Earlier this week, Keith Ng blogged about a massive security hole in the New Zealand Ministry of Social Development’s (MSD) network. He was able to walk up to a public kiosk in the Work and Income office and—without cracking a password or planting a Trojan—immediately gain access to thousands upon thousands of sensitive files.
How sensitive, you ask? Among other things, Ng could browse, read, and modify:
- Invoices and other financial data
- Call system logs
- Files linking children to medical prescriptions
- Identities of children in special needs programs
How did this happen?
Well, there are two possibilities:
1. The kiosks were logged in with an administrative account (e.g., Domain Admin) with full access to all data on the network
2. The kiosks were logged in with a “normal” account, but the file shares were incorrectly permissioned, allowing global access
I find it very hard to believe that the kiosks were logged in as administrators, but we can’t rule it out. The latter cause, broken/excessive permissions, is actually a very common problem that we address with organizations literally every week at Varonis.
What could have been done to prevent it?
Unplugging the kiosks is only step 1. The kiosks aren’t the issue.

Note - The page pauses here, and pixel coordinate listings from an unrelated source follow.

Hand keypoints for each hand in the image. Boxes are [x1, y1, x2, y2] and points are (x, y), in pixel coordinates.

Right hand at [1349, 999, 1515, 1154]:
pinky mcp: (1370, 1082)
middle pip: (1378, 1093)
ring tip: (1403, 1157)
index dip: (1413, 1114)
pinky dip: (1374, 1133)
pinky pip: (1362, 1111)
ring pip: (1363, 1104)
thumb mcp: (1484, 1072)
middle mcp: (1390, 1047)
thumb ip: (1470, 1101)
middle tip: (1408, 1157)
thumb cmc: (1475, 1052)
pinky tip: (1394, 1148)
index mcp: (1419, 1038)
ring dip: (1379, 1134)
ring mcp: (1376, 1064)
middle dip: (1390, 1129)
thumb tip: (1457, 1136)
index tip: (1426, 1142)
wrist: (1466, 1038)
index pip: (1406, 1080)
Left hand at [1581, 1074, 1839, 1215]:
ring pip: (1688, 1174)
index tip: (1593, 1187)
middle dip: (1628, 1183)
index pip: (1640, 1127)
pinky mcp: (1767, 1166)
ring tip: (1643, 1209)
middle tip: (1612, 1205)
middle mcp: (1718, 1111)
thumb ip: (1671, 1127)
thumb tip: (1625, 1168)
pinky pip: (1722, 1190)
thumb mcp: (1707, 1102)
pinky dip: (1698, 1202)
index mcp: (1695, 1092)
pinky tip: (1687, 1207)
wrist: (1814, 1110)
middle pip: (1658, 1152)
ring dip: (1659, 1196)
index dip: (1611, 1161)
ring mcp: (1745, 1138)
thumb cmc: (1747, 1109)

There are much bigger information governance problems at the heart of this data leak.
Here are some tips that will help address the root cause, not just the catalyst:
1. Locate exposed, sensitive data
- Use a data classification framework to scan your file servers and determine where your most sensitive content lives, and where it is exposed to too many people
Once you’ve located the sensitive stuff, make sure only the right people have access, and then monitor activity on that sensitive data to make sure that authorized users aren’t abusing their access.

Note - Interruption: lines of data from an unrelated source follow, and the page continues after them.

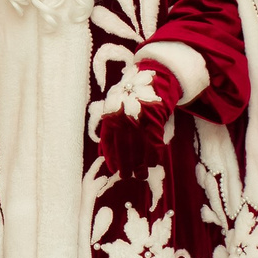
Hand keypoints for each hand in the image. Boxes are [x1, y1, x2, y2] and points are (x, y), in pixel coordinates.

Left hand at [95, 59, 182, 176]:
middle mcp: (124, 122)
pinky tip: (155, 162)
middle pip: (124, 150)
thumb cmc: (130, 97)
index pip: (108, 144)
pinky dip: (155, 156)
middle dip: (125, 167)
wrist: (152, 81)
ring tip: (141, 175)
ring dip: (141, 166)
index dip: (111, 159)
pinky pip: (154, 145)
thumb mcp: (113, 108)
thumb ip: (108, 130)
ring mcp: (140, 123)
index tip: (114, 170)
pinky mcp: (155, 124)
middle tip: (127, 176)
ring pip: (139, 151)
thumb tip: (102, 154)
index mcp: (111, 118)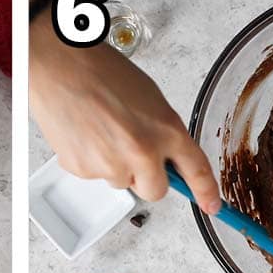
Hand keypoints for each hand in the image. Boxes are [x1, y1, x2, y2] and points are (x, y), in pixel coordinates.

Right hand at [29, 11, 220, 211]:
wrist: (60, 66)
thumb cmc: (102, 73)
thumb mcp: (149, 99)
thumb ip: (162, 133)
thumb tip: (164, 158)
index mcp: (165, 130)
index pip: (195, 170)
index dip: (206, 192)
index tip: (212, 206)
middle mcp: (142, 153)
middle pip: (155, 191)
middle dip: (148, 178)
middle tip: (133, 152)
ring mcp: (111, 166)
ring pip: (121, 181)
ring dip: (115, 164)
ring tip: (100, 129)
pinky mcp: (83, 171)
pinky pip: (94, 175)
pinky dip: (90, 159)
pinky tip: (83, 132)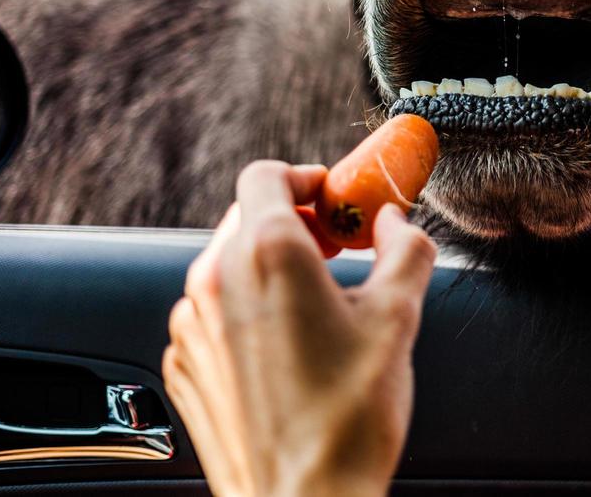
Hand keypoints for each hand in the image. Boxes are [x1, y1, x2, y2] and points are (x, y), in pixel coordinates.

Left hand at [163, 160, 437, 496]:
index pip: (267, 173)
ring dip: (272, 268)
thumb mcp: (400, 317)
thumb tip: (399, 224)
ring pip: (229, 267)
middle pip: (248, 216)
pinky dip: (248, 313)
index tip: (336, 198)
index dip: (307, 177)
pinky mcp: (185, 367)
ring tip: (321, 303)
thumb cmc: (349, 418)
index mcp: (266, 254)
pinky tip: (292, 348)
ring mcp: (191, 328)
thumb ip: (405, 249)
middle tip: (339, 247)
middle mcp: (215, 282)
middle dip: (296, 221)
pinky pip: (213, 316)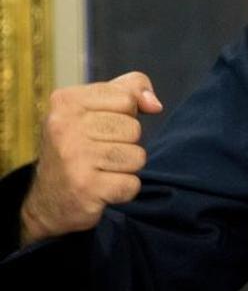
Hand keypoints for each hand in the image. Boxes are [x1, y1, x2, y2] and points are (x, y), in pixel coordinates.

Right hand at [20, 72, 163, 246]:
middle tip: (99, 154)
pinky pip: (132, 184)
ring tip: (101, 170)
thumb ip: (130, 90)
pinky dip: (123, 190)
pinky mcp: (85, 188)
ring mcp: (73, 158)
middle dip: (126, 144)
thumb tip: (155, 104)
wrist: (49, 200)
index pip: (127, 98)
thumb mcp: (97, 107)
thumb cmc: (81, 146)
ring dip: (126, 168)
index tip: (101, 128)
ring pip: (137, 157)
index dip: (125, 115)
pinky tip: (101, 189)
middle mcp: (64, 127)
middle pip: (134, 129)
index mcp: (66, 101)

If I’m a CSO, I want a solution that tells me at any given time exactly where all my sensitive data is, where it is over-exposed, and who is accessing it. If someone creates a file with a social security number or patient ID and plops it onto a public share that a kiosk can see, I want my team to be alerted automatically.
2. Identify and remove global access groups from ACLs
- Figure out where “Everyone” or “Authenticated Users” appears on ACLs and remove them
This can be tough because a.) it’s not trivial to crawl every ACL on every file server or NAS device looking for “Everyone” and b.) you have to pull global access without cutting off people who really need the data.
3. Watch your super users
- Setup alerts for whenever someone is granted super user/administrator privileges
- Periodically review the list of people who have privileged access
- Review your audit trail to see what super users are doing with their elevated rights
Even if the kiosks were mistakenly setup to run under a super user account, if MSD were reviewing access activity they likely would have noticed an inordinate amount of super user activity from the public kiosks’ IP addresses.

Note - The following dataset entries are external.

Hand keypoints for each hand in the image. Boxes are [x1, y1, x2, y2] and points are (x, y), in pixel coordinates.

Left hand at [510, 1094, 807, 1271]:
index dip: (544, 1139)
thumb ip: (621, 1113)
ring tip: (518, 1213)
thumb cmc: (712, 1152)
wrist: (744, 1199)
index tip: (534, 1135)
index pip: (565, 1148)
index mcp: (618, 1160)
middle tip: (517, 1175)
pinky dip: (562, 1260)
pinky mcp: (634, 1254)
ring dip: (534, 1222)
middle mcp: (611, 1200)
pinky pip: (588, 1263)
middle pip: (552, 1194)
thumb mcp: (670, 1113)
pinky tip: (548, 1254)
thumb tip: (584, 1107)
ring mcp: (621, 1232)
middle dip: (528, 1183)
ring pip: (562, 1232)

4. Assign and involve data owners
- Access to children’s medical records, for instance, should be granted and reviewed not by IT, but by the business unit that is responsible for managing patients (e.g., a medical director).
By transferring this responsibility to the people who are most equipped to make access control decisions (i.e. data owners), not only do you end up with better decisions, but you also relieve some of the burden on IT.
How hard can it be?
Many of the comments on Ng’s posts were along the lines of “Rookie mistake!” or “Security 101!” I assure you, information governance is much harder than people think, especially in an age where data is somewhat of a contagion, being created and replicated at such a staggering pace.
To these commenters, I’d like to propose a simple question: without an automated solution, how would MSD’s IT department know which folders were mistakenly open to everyone?
It takes one frustrated person 30 seconds to add “Everyone” to an ACL, but it could take years to find and correct that access control failure. Worse yet, once found, how do you know whether the over-exposed data was stolen by someone who isn’t as harmless as Keith Ng?
That’s the question New Zealand’s government is facing right now.
What is the state of your data protection?